In my dreams You With white Effects A dress, divine Or frames For windows, doors and bikes White architecture of arts and sciences Once it was a cutting board in a white rustic kitchen in Ibiza, the world capital of white. We ski snow covered peaks, reflected in your ice blue eyes Another night, we swim in a sea of sparkling diamonds Held hands in a poolside lounge chair Just dreams and effects Reflections of unrequited love The light, bright white Wherever we are
It must be desire For purity Sanctify symbolically What we knew was dirty And tried to bleach white Clarify, at least If not brighten
When I dream of you It is always washed in white It is what wakes me in the middle of the night That light in the dark So dark, now, eyes wide open Staring into black
Wide awake, I shake in panic So alone, walking wounded Can't smile for the child at play Thoughts of suicide and inebriation Anything to make this dark go away
A haunted house A broken heart I sleep outside to escape the ghosts, but I can't escape my heart. Smoke and drink until it stops. Be still my beating, bleeding heart.
I hear a voice outside the tent, far off, blown in by the sea wind, beyond the dunes, down near the shore. Can't clearly hear. "Remember us" or "Care for us". Maybe "Had enough?" now "Life is rough" The tent rustles in the wind. Of course there's no voice. I close my eyes and think whitewashed thoughts of flowers, WhatsApp voice messages of her laughing at something I wrote, and the scent of Jungle by the coffee machine and the look of fear in her ice blue eyes. Deep pools. "Lazarus", the voice in the wind suddenly whispers. Lazarus. Rise and come out.

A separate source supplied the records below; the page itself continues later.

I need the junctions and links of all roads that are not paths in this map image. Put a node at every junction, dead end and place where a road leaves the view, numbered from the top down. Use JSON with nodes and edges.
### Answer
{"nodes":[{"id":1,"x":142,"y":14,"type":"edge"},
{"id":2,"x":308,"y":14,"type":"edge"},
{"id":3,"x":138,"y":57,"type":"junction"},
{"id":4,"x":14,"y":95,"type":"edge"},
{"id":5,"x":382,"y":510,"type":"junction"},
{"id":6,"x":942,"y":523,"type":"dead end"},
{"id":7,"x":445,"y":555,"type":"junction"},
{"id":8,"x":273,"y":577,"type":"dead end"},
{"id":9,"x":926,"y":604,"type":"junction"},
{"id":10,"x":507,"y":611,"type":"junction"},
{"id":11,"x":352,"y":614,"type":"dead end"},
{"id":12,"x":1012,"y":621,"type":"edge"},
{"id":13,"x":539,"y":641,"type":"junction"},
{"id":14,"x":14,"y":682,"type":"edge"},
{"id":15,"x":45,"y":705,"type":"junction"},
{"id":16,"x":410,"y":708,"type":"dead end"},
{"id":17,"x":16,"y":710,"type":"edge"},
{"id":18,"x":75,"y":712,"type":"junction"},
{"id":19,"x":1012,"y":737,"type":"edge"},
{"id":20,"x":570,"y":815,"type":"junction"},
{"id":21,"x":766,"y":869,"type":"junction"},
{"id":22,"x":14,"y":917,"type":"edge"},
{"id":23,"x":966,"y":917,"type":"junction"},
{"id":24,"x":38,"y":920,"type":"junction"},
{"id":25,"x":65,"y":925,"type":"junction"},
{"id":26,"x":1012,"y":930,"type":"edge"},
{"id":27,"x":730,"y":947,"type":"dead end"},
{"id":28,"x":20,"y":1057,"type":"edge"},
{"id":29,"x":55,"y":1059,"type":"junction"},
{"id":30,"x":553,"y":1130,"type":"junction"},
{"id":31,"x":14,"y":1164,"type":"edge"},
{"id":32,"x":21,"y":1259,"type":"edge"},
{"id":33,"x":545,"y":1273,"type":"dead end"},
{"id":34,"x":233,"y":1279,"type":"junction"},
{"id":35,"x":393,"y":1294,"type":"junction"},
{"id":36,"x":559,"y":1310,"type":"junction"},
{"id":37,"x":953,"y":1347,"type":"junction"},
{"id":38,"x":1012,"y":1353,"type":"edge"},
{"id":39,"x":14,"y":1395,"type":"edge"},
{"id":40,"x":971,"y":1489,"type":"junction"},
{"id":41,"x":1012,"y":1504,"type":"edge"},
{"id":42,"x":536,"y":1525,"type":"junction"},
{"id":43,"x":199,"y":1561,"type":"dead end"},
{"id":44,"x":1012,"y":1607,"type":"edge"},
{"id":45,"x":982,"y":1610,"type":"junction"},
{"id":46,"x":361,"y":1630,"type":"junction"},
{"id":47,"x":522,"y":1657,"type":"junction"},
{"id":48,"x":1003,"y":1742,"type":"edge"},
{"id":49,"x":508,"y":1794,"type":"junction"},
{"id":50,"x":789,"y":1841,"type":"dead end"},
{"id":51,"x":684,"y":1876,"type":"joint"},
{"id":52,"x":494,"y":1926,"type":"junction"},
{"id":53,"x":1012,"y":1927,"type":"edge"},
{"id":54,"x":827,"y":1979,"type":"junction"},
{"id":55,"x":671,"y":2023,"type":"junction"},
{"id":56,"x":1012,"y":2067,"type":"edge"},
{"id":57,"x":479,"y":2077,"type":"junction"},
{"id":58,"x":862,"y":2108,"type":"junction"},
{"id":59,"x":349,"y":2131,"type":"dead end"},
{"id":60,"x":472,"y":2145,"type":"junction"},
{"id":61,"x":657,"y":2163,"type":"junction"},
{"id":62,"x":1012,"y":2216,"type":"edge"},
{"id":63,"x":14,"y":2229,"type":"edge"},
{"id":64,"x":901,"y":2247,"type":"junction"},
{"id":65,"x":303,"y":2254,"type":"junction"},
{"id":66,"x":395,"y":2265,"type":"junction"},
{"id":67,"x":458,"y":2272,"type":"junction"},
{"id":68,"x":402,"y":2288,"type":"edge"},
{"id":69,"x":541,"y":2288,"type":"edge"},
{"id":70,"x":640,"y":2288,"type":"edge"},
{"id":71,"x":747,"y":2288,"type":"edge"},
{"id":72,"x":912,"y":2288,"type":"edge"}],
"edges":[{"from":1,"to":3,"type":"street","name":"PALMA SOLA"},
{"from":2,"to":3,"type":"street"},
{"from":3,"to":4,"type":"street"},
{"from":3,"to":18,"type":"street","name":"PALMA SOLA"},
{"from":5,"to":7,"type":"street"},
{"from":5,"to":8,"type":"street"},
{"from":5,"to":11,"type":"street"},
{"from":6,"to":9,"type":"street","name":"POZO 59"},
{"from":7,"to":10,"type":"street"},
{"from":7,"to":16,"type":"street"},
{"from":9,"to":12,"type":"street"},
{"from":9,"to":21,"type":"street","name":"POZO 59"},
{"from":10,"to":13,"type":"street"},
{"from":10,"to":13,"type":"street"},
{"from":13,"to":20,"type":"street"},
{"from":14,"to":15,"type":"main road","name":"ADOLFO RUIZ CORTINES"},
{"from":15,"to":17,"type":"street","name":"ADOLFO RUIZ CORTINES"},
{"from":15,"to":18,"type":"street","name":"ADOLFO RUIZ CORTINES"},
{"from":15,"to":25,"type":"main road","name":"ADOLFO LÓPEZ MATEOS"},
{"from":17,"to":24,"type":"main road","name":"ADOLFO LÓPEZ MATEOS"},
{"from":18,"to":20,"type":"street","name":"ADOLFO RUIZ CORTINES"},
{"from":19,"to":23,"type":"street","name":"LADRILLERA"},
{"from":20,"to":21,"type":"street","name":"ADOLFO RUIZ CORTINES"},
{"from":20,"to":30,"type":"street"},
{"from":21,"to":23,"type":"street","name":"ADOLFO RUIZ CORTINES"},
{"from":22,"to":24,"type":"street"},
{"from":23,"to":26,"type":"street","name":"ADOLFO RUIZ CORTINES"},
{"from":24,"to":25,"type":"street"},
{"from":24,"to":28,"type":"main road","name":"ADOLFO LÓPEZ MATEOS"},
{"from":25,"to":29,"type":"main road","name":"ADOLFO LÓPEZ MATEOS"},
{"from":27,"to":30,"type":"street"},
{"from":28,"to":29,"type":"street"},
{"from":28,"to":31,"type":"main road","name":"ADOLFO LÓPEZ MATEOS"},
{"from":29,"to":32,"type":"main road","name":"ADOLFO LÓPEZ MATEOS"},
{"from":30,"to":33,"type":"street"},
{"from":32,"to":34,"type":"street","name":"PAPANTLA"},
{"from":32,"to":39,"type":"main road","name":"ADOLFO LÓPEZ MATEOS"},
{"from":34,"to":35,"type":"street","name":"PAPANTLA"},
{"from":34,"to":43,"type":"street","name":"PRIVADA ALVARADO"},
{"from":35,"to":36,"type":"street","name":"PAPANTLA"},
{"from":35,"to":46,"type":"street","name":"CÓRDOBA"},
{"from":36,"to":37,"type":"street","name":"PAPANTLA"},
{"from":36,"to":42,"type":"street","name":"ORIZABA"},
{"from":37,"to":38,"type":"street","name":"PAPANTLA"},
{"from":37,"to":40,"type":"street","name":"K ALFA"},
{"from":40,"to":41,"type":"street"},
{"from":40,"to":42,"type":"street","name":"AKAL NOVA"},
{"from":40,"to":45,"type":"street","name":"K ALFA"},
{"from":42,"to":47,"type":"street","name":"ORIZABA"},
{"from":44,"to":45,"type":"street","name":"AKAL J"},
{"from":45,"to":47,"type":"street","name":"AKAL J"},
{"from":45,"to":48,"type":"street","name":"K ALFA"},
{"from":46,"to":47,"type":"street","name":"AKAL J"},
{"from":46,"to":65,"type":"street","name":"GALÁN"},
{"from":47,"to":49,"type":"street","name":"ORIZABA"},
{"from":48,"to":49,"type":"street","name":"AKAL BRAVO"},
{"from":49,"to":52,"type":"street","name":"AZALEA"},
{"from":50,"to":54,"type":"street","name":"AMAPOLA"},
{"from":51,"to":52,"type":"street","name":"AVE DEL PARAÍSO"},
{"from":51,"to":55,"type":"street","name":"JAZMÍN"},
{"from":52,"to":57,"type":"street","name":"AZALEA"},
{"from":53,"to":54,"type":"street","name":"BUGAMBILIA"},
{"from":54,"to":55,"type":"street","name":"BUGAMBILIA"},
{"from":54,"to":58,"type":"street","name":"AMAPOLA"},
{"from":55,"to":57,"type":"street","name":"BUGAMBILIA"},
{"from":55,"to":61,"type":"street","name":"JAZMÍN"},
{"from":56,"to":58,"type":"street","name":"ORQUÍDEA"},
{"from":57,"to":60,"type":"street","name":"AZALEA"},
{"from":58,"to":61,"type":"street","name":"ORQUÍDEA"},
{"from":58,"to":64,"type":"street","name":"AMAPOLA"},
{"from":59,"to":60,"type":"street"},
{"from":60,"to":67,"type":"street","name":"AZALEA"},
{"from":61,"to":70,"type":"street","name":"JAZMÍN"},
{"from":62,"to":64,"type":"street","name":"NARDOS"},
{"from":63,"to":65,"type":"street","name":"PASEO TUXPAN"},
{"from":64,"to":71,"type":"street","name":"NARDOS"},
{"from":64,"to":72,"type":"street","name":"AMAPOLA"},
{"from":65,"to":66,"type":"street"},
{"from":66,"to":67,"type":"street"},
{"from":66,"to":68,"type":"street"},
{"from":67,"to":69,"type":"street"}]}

No Lazarus here, love boat captain. Resuccitation, maybe. Resurrection is too dramatic, even for me. But let's see. I get up. And step through the door. Night and morning light mixing into gray. I'm in my classroom and open a white cupboard with a key. There is a jar of thoughts, and a box of beautiful, broken stories, in parts. Puzzle pieces never put together. I turn back to the door, walk through, and I'm on the shore. The sea of who are we? There's that wind, Lazarus. Follow the footsteps. At last, a teal towel, and there, a couple in the water. He says, "I'm coming to kiss you now," and it's over.
In the dark tent again. That same towel is my pillow. And beneath it, a small box that I told my class belonged to Pandora. There is a butterfly inside. After Pandora opened the box and let all the misery and heartbreak out into the world, only this fluttering butterfly remained.
Hope.
Pure white, blinding bright, summer fever white hot dress, shining diamond like a Jungle flower of art and science design, window door and bicycle frames, Ibiza, beach, sand, snow, chaise lounge, Lazarus bandage, pure, holy, ghost white
Hope.
Grow from this dirt in me, dear hope, like a flower to the white light, let my pain be your raín, and grow in me, and I'll believe in Lazarus, Pandora and the sea of you and me. Let hope grow in all of us, like Lazarus. And fly like a butterfly, Pandora. Pure white hope.